» **EXERCISE DETAILS**
What you give back must match the data below character for character.

[STORED DATA — start]

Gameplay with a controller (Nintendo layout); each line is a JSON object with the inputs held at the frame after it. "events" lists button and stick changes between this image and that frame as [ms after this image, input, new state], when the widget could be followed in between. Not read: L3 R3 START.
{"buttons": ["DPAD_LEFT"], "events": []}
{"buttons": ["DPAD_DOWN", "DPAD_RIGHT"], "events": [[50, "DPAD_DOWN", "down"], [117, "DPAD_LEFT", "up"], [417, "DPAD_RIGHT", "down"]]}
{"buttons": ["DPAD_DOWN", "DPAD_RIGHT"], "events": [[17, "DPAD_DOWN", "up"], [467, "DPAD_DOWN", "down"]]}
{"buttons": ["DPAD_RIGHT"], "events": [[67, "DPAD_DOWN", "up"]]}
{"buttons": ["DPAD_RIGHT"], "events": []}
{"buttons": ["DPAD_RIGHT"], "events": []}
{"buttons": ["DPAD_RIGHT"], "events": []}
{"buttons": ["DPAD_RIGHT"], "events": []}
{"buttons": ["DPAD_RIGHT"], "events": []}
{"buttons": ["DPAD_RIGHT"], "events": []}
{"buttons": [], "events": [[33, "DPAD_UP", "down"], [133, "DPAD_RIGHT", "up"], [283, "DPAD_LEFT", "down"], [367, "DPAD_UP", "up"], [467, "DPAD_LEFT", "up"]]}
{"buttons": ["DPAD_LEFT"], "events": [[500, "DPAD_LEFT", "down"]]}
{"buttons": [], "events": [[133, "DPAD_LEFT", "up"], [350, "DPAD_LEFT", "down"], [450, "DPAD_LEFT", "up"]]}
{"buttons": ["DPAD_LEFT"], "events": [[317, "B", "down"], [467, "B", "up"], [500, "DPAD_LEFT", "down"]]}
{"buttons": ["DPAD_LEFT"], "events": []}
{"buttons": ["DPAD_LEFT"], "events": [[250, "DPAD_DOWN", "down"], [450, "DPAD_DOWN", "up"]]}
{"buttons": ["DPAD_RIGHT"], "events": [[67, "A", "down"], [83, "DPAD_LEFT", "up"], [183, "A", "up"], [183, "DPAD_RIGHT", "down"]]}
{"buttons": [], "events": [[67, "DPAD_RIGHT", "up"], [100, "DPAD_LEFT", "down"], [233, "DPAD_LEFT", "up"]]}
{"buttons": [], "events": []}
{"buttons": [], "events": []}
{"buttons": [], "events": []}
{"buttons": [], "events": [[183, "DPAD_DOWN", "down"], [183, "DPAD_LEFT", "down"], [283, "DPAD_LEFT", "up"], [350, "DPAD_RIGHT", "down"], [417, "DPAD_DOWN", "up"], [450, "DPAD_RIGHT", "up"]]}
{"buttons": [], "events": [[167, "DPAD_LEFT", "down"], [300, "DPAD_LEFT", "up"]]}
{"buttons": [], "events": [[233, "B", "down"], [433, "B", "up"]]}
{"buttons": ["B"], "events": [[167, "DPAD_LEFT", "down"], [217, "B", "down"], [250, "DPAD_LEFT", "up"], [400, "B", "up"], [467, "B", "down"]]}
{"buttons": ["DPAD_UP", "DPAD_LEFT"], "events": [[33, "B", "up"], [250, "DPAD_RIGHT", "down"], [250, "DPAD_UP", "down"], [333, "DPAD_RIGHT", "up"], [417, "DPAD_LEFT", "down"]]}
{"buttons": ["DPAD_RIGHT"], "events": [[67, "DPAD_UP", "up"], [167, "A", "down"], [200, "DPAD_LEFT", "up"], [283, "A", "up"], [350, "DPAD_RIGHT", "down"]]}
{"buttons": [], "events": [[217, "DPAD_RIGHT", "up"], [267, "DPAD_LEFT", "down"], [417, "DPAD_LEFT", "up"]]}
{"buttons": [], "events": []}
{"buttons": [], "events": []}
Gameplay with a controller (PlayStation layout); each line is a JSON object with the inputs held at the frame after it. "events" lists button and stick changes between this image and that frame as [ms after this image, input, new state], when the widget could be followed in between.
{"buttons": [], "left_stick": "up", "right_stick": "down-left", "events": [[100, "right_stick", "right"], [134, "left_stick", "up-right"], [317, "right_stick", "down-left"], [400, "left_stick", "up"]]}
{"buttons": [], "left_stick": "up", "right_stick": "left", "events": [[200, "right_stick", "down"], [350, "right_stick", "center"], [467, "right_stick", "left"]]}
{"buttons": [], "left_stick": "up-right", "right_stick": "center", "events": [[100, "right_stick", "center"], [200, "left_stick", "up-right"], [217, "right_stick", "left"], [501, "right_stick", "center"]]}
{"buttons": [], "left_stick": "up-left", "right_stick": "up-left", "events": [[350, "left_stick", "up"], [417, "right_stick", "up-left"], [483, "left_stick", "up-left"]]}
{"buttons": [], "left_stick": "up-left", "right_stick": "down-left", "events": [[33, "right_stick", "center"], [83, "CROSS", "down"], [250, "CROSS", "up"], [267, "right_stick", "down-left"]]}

[STORED DATA — finish]

» **YOUR SOLUTION**
Gameplay with a controller (Nintendo layout); each line is a JSON object with the inputs held at the frame after it. "events" lists button and stick changes between this image and that frame as [ms after this image, input, new state], when the widget could be followed in between. Not read: L3 R3 START.
{"buttons": ["DPAD_LEFT"], "events": []}
{"buttons": ["DPAD_DOWN", "DPAD_RIGHT"], "events": [[50, "DPAD_DOWN", "down"], [117, "DPAD_LEFT", "up"], [417, "DPAD_RIGHT", "down"]]}
{"buttons": ["DPAD_DOWN", "DPAD_RIGHT"], "events": [[17, "DPAD_DOWN", "up"], [467, "DPAD_DOWN", "down"]]}
{"buttons": ["DPAD_RIGHT"], "events": [[67, "DPAD_DOWN", "up"]]}
{"buttons": ["DPAD_RIGHT"], "events": []}
{"buttons": ["DPAD_RIGHT"], "events": []}
{"buttons": ["DPAD_RIGHT"], "events": []}
{"buttons": ["DPAD_RIGHT"], "events": []}
{"buttons": ["DPAD_RIGHT"], "events": []}
{"buttons": ["DPAD_RIGHT"], "events": []}
{"buttons": [], "events": [[33, "DPAD_UP", "down"], [133, "DPAD_RIGHT", "up"], [283, "DPAD_LEFT", "down"], [367, "DPAD_UP", "up"], [467, "DPAD_LEFT", "up"]]}
{"buttons": ["DPAD_LEFT"], "events": [[500, "DPAD_LEFT", "down"]]}
{"buttons": [], "events": [[133, "DPAD_LEFT", "up"], [350, "DPAD_LEFT", "down"], [450, "DPAD_LEFT", "up"]]}
{"buttons": ["DPAD_LEFT"], "events": [[317, "B", "down"], [467, "B", "up"], [500, "DPAD_LEFT", "down"]]}
{"buttons": ["DPAD_LEFT"], "events": []}
{"buttons": ["DPAD_LEFT"], "events": [[250, "DPAD_DOWN", "down"], [450, "DPAD_DOWN", "up"]]}
{"buttons": ["DPAD_RIGHT"], "events": [[67, "A", "down"], [83, "DPAD_LEFT", "up"], [183, "A", "up"], [183, "DPAD_RIGHT", "down"]]}
{"buttons": [], "events": [[67, "DPAD_RIGHT", "up"], [100, "DPAD_LEFT", "down"], [233, "DPAD_LEFT", "up"]]}
{"buttons": [], "events": []}
{"buttons": [], "events": []}
{"buttons": [], "events": []}
{"buttons": [], "events": [[183, "DPAD_DOWN", "down"], [183, "DPAD_LEFT", "down"], [283, "DPAD_LEFT", "up"], [350, "DPAD_RIGHT", "down"], [417, "DPAD_DOWN", "up"], [450, "DPAD_RIGHT", "up"]]}
{"buttons": [], "events": [[167, "DPAD_LEFT", "down"], [300, "DPAD_LEFT", "up"]]}
{"buttons": [], "events": [[233, "B", "down"], [433, "B", "up"]]}
{"buttons": ["B"], "events": [[167, "DPAD_LEFT", "down"], [217, "B", "down"], [250, "DPAD_LEFT", "up"], [400, "B", "up"], [467, "B", "down"]]}
{"buttons": ["DPAD_UP", "DPAD_LEFT"], "events": [[33, "B", "up"], [250, "DPAD_RIGHT", "down"], [250, "DPAD_UP", "down"], [333, "DPAD_RIGHT", "up"], [417, "DPAD_LEFT", "down"]]}
{"buttons": ["DPAD_RIGHT"], "events": [[67, "DPAD_UP", "up"], [167, "A", "down"], [200, "DPAD_LEFT", "up"], [283, "A", "up"], [350, "DPAD_RIGHT", "down"]]}
{"buttons": [], "events": [[217, "DPAD_RIGHT", "up"], [267, "DPAD_LEFT", "down"], [417, "DPAD_LEFT", "up"]]}
{"buttons": [], "events": []}
{"buttons": [], "events": []}
Gameplay with a controller (PlayStation layout); each line is a JSON object with the inputs held at the frame after it. "events" lists button and stick changes between this image and that frame as [ms after this image, input, new state], when the widget could be followed in between.
{"buttons": [], "left_stick": "up", "right_stick": "down-left", "events": [[100, "right_stick", "right"], [134, "left_stick", "up-right"], [317, "right_stick", "down-left"], [400, "left_stick", "up"]]}
{"buttons": [], "left_stick": "up", "right_stick": "left", "events": [[200, "right_stick", "down"], [350, "right_stick", "center"], [467, "right_stick", "left"]]}
{"buttons": [], "left_stick": "up-right", "right_stick": "center", "events": [[100, "right_stick", "center"], [200, "left_stick", "up-right"], [217, "right_stick", "left"], [501, "right_stick", "center"]]}
{"buttons": [], "left_stick": "up-left", "right_stick": "up-left", "events": [[350, "left_stick", "up"], [417, "right_stick", "up-left"], [483, "left_stick", "up-left"]]}
{"buttons": [], "left_stick": "up-left", "right_stick": "down-left", "events": [[33, "right_stick", "center"], [83, "CROSS", "down"], [250, "CROSS", "up"], [267, "right_stick", "down-left"]]}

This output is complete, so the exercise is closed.